- Work to do:
Give back every line of the listing below word for word, with nothing changed.

Stored data:
○ ○ ○

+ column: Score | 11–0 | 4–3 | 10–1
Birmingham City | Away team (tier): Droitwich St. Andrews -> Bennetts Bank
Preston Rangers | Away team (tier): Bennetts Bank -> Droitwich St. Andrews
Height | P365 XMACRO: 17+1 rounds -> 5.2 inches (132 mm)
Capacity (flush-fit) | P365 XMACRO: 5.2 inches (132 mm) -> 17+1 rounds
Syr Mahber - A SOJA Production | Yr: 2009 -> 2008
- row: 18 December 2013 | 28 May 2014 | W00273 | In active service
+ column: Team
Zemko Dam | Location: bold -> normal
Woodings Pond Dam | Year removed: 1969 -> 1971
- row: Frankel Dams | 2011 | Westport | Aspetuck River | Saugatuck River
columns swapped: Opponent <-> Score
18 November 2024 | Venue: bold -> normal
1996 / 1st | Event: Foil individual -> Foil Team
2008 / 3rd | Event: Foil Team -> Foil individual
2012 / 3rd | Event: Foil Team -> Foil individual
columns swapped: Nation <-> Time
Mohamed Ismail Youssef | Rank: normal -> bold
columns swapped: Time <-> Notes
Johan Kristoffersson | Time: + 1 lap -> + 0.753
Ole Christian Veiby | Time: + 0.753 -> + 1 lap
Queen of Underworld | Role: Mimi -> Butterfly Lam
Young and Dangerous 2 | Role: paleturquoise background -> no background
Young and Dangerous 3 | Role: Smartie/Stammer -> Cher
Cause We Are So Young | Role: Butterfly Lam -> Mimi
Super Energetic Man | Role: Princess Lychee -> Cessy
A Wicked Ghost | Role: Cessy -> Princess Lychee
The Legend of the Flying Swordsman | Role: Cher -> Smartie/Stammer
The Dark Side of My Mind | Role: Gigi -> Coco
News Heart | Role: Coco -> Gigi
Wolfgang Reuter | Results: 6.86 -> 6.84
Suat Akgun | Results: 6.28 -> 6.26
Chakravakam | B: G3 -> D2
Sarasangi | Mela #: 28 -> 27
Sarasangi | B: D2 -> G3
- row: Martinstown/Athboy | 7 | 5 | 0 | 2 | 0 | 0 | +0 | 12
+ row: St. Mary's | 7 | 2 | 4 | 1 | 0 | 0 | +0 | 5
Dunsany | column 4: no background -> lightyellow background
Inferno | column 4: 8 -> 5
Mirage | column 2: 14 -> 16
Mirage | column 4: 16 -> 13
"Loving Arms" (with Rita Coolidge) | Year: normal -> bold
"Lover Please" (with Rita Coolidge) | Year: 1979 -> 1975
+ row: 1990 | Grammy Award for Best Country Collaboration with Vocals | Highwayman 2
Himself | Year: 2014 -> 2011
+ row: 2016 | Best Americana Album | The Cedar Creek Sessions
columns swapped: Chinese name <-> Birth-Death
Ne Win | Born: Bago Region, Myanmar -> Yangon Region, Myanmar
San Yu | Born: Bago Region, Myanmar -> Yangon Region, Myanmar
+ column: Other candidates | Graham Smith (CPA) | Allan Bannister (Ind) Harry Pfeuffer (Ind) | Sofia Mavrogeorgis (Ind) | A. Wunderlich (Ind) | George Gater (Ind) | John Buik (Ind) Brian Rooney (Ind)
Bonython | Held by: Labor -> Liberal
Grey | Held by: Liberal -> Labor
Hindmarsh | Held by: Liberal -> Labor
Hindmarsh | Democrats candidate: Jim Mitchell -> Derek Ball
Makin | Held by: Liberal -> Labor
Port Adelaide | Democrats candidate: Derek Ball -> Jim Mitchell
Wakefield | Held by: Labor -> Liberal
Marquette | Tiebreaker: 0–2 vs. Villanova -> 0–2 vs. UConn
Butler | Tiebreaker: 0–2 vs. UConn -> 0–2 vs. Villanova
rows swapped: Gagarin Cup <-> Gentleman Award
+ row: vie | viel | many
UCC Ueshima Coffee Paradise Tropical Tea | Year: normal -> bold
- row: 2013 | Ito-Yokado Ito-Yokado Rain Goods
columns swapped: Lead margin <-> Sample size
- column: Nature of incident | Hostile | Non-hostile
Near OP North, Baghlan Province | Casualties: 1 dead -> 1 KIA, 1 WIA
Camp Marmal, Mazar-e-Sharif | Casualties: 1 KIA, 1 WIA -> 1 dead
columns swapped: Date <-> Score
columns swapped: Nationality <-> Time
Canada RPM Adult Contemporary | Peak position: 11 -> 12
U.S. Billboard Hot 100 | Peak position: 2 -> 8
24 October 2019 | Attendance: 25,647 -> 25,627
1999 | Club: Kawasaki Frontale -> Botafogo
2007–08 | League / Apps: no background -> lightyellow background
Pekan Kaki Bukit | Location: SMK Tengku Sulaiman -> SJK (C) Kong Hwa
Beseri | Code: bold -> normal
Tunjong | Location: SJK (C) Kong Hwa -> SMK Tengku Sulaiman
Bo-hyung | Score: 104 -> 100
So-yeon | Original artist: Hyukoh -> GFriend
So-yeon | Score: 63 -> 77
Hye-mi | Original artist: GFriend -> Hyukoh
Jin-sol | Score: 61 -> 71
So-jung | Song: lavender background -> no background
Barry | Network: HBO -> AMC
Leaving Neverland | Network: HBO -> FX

○ ○ ○

- Problem solution:
+ column: Score | 11–0 | 4–3 | 10–1
Birmingham City | Away team (tier): Droitwich St. Andrews -> Bennetts Bank
Preston Rangers | Away team (tier): Bennetts Bank -> Droitwich St. Andrews
Height | P365 XMACRO: 17+1 rounds -> 5.2 inches (132 mm)
Capacity (flush-fit) | P365 XMACRO: 5.2 inches (132 mm) -> 17+1 rounds
Syr Mahber - A SOJA Production | Yr: 2009 -> 2008
- row: 18 December 2013 | 28 May 2014 | W00273 | In active service
+ column: Team
Zemko Dam | Location: bold -> normal
Woodings Pond Dam | Year removed: 1969 -> 1971
- row: Frankel Dams | 2011 | Westport | Aspetuck River | Saugatuck River
columns swapped: Opponent <-> Score
18 November 2024 | Venue: bold -> normal
1996 / 1st | Event: Foil individual -> Foil Team
2008 / 3rd | Event: Foil Team -> Foil individual
2012 / 3rd | Event: Foil Team -> Foil individual
columns swapped: Nation <-> Time
Mohamed Ismail Youssef | Rank: normal -> bold
columns swapped: Time <-> Notes
Johan Kristoffersson | Time: + 1 lap -> + 0.753
Ole Christian Veiby | Time: + 0.753 -> + 1 lap
Queen of Underworld | Role: Mimi -> Butterfly Lam
Young and Dangerous 2 | Role: paleturquoise background -> no background
Young and Dangerous 3 | Role: Smartie/Stammer -> Cher
Cause We Are So Young | Role: Butterfly Lam -> Mimi
Super Energetic Man | Role: Princess Lychee -> Cessy
A Wicked Ghost | Role: Cessy -> Princess Lychee
The Legend of the Flying Swordsman | Role: Cher -> Smartie/Stammer
The Dark Side of My Mind | Role: Gigi -> Coco
News Heart | Role: Coco -> Gigi
Wolfgang Reuter | Results: 6.86 -> 6.84
Suat Akgun | Results: 6.28 -> 6.26
Chakravakam | B: G3 -> D2
Sarasangi | Mela #: 28 -> 27
Sarasangi | B: D2 -> G3
- row: Martinstown/Athboy | 7 | 5 | 0 | 2 | 0 | 0 | +0 | 12
+ row: St. Mary's | 7 | 2 | 4 | 1 | 0 | 0 | +0 | 5
Dunsany | column 4: no background -> lightyellow background
Inferno | column 4: 8 -> 5
Mirage | column 2: 14 -> 16
Mirage | column 4: 16 -> 13
"Loving Arms" (with Rita Coolidge) | Year: normal -> bold
"Lover Please" (with Rita Coolidge) | Year: 1979 -> 1975
+ row: 1990 | Grammy Award for Best Country Collaboration with Vocals | Highwayman 2
Himself | Year: 2014 -> 2011
+ row: 2016 | Best Americana Album | The Cedar Creek Sessions
columns swapped: Chinese name <-> Birth-Death
Ne Win | Born: Bago Region, Myanmar -> Yangon Region, Myanmar
San Yu | Born: Bago Region, Myanmar -> Yangon Region, Myanmar
+ column: Other candidates | Graham Smith (CPA) | Allan Bannister (Ind) Harry Pfeuffer (Ind) | Sofia Mavrogeorgis (Ind) | A. Wunderlich (Ind) | George Gater (Ind) | John Buik (Ind) Brian Rooney (Ind)
Bonython | Held by: Labor -> Liberal
Grey | Held by: Liberal -> Labor
Hindmarsh | Held by: Liberal -> Labor
Hindmarsh | Democrats candidate: Jim Mitchell -> Derek Ball
Makin | Held by: Liberal -> Labor
Port Adelaide | Democrats candidate: Derek Ball -> Jim Mitchell
Wakefield | Held by: Labor -> Liberal
Marquette | Tiebreaker: 0–2 vs. Villanova -> 0–2 vs. UConn
Butler | Tiebreaker: 0–2 vs. UConn -> 0–2 vs. Villanova
rows swapped: Gagarin Cup <-> Gentleman Award
+ row: vie | viel | many
UCC Ueshima Coffee Paradise Tropical Tea | Year: normal -> bold
- row: 2013 | Ito-Yokado Ito-Yokado Rain Goods
columns swapped: Lead margin <-> Sample size
- column: Nature of incident | Hostile | Non-hostile
Near OP North, Baghlan Province | Casualties: 1 dead -> 1 KIA, 1 WIA
Camp Marmal, Mazar-e-Sharif | Casualties: 1 KIA, 1 WIA -> 1 dead
columns swapped: Date <-> Score
columns swapped: Nationality <-> Time
Canada RPM Adult Contemporary | Peak position: 11 -> 12
U.S. Billboard Hot 100 | Peak position: 2 -> 8
24 October 2019 | Attendance: 25,647 -> 25,627
1999 | Club: Kawasaki Frontale -> Botafogo
2007–08 | League / Apps: no background -> lightyellow background
Pekan Kaki Bukit | Location: SMK Tengku Sulaiman -> SJK (C) Kong Hwa
Beseri | Code: bold -> normal
Tunjong | Location: SJK (C) Kong Hwa -> SMK Tengku Sulaiman
Bo-hyung | Score: 104 -> 100
So-yeon | Original artist: Hyukoh -> GFriend
So-yeon | Score: 63 -> 77
Hye-mi | Original artist: GFriend -> Hyukoh
Jin-sol | Score: 61 -> 71
So-jung | Song: lavender background -> no background
Barry | Network: HBO -> AMC
Leaving Neverland | Network: HBO -> FX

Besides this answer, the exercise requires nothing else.